|Title||XMM-NEWTON, RXTE, AND RADIO OBSERVATIONS OF CYGNUS X-1|
|Author||Dr JON MILLER|
|Description||Cygnus X-1 is visible for 7 ksec of each revolution in April-May 2004. We request 70 ksec to acquire 10 consecutive exposures of Cygnus X-1 during this window. We have an approved RXTE program for the sole purpose of observing simultaneously with our proposed XMM-Newton program, and we will make simultaneous radio observations with Ryle. We will constrain: the spin of the black hole via Fe K-alpha line spectroscopy, the nature of the companion wind, the validity of ADAF models for Cygnus X-1, the role of the jet in producing the hard flux and in the larger reflection geometry, and how parameters depend on the 5.6-day orbital period of Cygnus X-1.|
|Publication||No observations found associated with the current proposal|
|Instrument||EPN, OM, RGS1, RGS2|
|Mission Description||The European Space Agency's (ESA) X-ray Multi-Mirror Mission (XMM-Newton) was launched by an Ariane 504 on December 10th 1999. XMM-Newton is ESA's second cornerstone of the Horizon 2000 Science Programme.

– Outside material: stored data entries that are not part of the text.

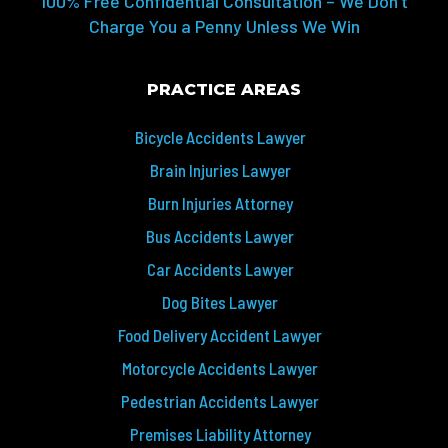
100% Free Confidential Consultation – We Don’t
Charge You a Penny Unless We Win
PRACTICE AREAS
Bicycle Accidents Lawyer
Brain Injuries Lawyer
Burn Injuries Attorney
Bus Accidents Lawyer
Car Accidents Lawyer
Dog Bites Lawyer
Food Delivery Accident Lawyer
Motorcycle Accidents Lawyer
Pedestrian Accidents Lawyer
Premises Liability Attorney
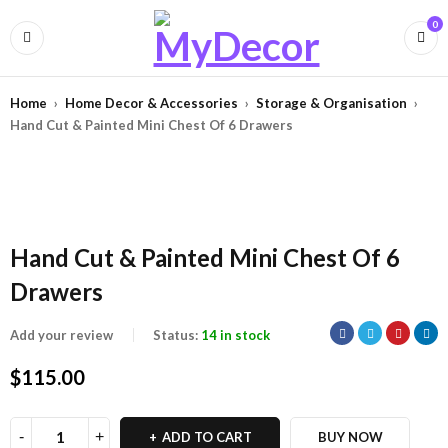
0
Home
›
Home Decor & Accessories
›
Storage & Organisation
›
Hand Cut & Painted Mini Chest Of 6 Drawers
Hand Cut & Painted Mini Chest Of 6
Drawers
Add your review
Status:
14 in stock
$
115.00
ADD TO CART
BUY NOW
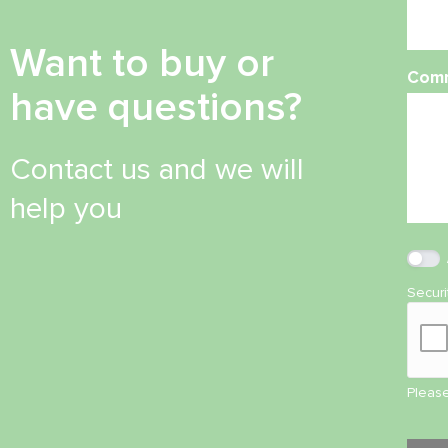
Want to buy or
Com
have questions?
Contact us and we will
help you
Secur
Please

It carries 3 high throughput X-ray telescopes with an unprecedented effective area, and an optical monitor, the first flown on a X-ray observatory. The large collecting area and ability to make long uninterrupted exposures provide highly sensitive observations.
Since Earth's atmosphere blocks out all X-rays, only a telescope in space can detect and study celestial X-ray sources. The XMM-Newton mission is helping scientists to solve a number of cosmic mysteries, ranging from the enigmatic black holes to the origins of the Universe itself. Observing time on XMM-Newton is being made available to the scientific community, applying for observational periods on a competitive basis.